WORK INSTRUCTION
Would you repeat every line below exactly, please?

↓↓↓

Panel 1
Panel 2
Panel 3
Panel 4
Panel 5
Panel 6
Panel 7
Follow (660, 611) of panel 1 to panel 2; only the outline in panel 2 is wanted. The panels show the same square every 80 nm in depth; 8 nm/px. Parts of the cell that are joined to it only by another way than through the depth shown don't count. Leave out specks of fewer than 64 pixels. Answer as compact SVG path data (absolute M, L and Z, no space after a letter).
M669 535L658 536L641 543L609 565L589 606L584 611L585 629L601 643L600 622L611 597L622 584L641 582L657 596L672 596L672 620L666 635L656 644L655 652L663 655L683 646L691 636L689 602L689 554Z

↑↑↑

ANSWER TO THIS PROBLEM
Panel 1
Panel 2
Panel 3
Panel 4
Panel 5
Panel 6
Panel 7
Follow (660, 611) of panel 1 to panel 2; only the outline in panel 2 is wanted. The panels show the same square every 80 nm in depth; 8 nm/px. Parts of the cell that are joined to it only by another way than through the depth shown don't count. Leave out specks of fewer than 64 pixels. Answer as compact SVG path data (absolute M, L and Z, no space after a letter).
M669 535L658 536L641 543L609 565L589 606L584 611L585 629L601 643L600 622L611 597L622 584L641 582L657 596L672 596L672 620L666 635L656 644L655 652L663 655L683 646L691 636L689 602L689 554Z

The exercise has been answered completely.